A failed experiment of compressing weights inside a neural network
In neural networks there seem to be a lot of weights to express what we want. So I thought of implementing the most basic feature, namely matrix multiplication, in a compressed version. So instead of just multiply two matrixes we compress the weight matrix and multiply this. I used wavelet decomposition with a threshold. My approach was successful in making the weight matrix 75% zeros during training.
I used something like:
coeffs = ptwt.wavedec(w_flat, "haar", mode="zero")
coeffs_thresh = tuple(
torch.where(torch.abs(c) < threshold, torch.zeros_like(c), c)
for c in coeffs
)
w_compressed = ptwt.waverec(coeffs_thresh, "haar")

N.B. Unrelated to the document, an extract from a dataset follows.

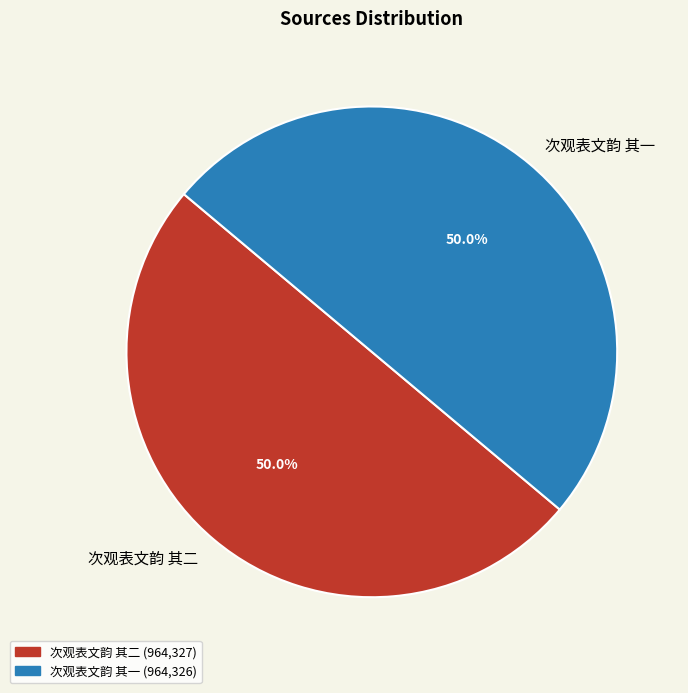

What is the total percentage of 次观表文韵 其一 and 次观表文韵 其二?

100.0%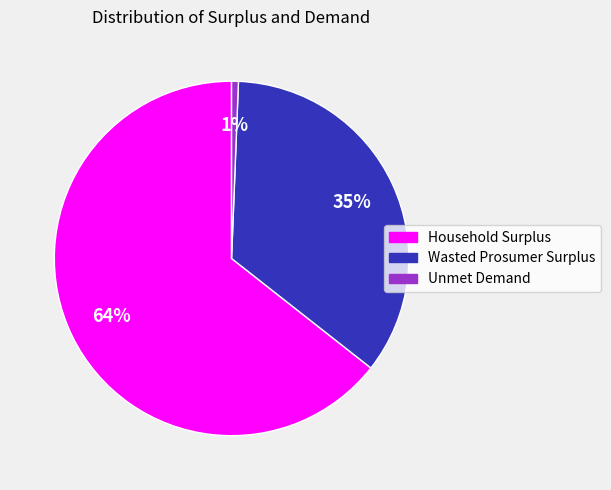

Is the sum of Unmet Demand and Household Surplus greater than half?

Yes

While the network was the following:
class NetFC(nn.Module):
def __init__(self):
super(NetFC2, self).__init__()
self.fc1 = CompressedLinear(784, 128, zero_fraction=0.75)
self.fc2 = CompressedLinear(128, 64, zero_fraction=0.75)
self.fc3 = CompressedLinear(64, 10, zero_fraction=0.75)
def forward(self, x):
x = x.view(-1, 784)
x = self.fc1(x)
x = F.relu(x)
x = self.fc2(x)
x = F.relu(x)
x = self.fc3(x)
return x
This network has around 100k parameters from which 75k will be zero.
But the performance drop was too high. I could only get my MNIST loss to 0.55 whilst a network using no compression but just less (25k) parameters easily reached 0.15.
So it was an interesting approach, but not successful.